**Opdrachten**.
**a.** Leg in één tot drie zinnen uit waarop de tekst de omvang van het persoonsgebonden budget voor een woonvoorziening baseert.
**b.** Typ uit de tekst letterlijk over: het stuk van "een toiletverhoger." tot en met "de gecontracteerde leverancier.".

**Tekst**.
↓↓↓

Een algemene woonvoorziening die, al dan niet in natura, kan worden verleend, is:

  • a.

    een standaard drempelvervanger;

  • b.

    een standaard douchezitje;

  • c.

    een standaard wand- en toiletbeugel; en/of

  • d.

    een toiletverhoger.

Artikel 10 Omvang persoonsgebonden budget

De omvang van persoonsgebonden budget voor een woonvoorziening wordt vastgesteld op basis van de tegenwaarde van de in de betreffende situatie goedkoopst-adequate voorziening in natura, indien nodig verhoogd met een bedrag voor onderhoud en reparatie, conform het tarief van de gecontracteerde leverancier.

Artikel 11 Bijzondere bepalingen woonschip en woonwagen

De hoogte van de financiële tegemoetkoming als bedoeld in artikel 18, vierde lid van de verordening bedraagt maximaal € 2.000,--.

Artikel 12 Tegemoetkoming in de verhuis- en herinrichtingskosten

  • 1.

↑↑↑

**Materiaal**.

↓↓↓

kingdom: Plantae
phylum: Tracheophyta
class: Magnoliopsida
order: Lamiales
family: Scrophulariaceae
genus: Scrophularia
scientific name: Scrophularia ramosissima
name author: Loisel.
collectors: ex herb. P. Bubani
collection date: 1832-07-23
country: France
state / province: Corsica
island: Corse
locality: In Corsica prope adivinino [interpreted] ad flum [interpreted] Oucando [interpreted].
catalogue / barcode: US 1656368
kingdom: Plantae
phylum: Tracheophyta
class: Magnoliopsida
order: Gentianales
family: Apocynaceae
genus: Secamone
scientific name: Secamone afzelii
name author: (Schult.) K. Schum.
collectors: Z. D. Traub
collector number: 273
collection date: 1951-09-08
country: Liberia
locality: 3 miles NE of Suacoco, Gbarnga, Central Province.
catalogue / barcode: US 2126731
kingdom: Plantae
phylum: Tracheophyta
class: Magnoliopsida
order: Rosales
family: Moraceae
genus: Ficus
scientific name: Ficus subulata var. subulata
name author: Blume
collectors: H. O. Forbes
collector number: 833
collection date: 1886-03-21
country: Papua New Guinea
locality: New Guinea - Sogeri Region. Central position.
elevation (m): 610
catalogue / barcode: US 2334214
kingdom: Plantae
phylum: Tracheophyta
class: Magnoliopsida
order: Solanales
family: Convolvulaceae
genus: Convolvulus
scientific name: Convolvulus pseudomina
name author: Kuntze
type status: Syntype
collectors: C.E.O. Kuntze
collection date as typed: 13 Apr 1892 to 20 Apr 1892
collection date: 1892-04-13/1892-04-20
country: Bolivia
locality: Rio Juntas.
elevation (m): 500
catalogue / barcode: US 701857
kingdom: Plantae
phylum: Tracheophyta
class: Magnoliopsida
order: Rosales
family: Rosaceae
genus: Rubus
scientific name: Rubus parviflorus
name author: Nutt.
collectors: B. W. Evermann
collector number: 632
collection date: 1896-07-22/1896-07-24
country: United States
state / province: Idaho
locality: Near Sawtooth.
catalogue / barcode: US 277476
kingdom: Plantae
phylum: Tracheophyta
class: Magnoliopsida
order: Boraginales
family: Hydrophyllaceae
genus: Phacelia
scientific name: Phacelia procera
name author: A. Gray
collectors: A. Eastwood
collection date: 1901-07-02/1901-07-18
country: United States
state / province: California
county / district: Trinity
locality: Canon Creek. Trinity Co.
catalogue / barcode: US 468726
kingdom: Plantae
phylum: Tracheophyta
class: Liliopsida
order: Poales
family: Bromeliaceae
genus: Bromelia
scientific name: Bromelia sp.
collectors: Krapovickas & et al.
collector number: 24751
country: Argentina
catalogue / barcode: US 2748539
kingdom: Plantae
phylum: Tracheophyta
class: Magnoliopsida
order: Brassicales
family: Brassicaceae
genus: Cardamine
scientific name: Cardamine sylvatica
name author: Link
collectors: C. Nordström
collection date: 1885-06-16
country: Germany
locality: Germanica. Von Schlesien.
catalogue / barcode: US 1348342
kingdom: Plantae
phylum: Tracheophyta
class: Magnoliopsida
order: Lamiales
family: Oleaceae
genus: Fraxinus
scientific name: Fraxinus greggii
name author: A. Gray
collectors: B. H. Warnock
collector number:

↑↑↑

**Antwoorden per opdracht**.
**a.** De omvang van het persoonsgebonden budget wordt vastgesteld op basis van de tegenwaarde van de voorziening in natura die in de betreffende situatie goedkoopst-adequaat is. Indien nodig wordt dat bedrag verhoogd met een bedrag voor onderhoud en reparatie, volgens het tarief van de gecontracteerde leverancier.

**b.**
een toiletverhoger.

Artikel 10 Omvang persoonsgebonden budget

De omvang van persoonsgebonden budget voor een woonvoorziening wordt vastgesteld op basis van de tegenwaarde van de in de betreffende situatie goedkoopst-adequate voorziening in natura, indien nodig verhoogd met een bedrag voor onderhoud en reparatie, conform het tarief van de gecontracteerde leverancier.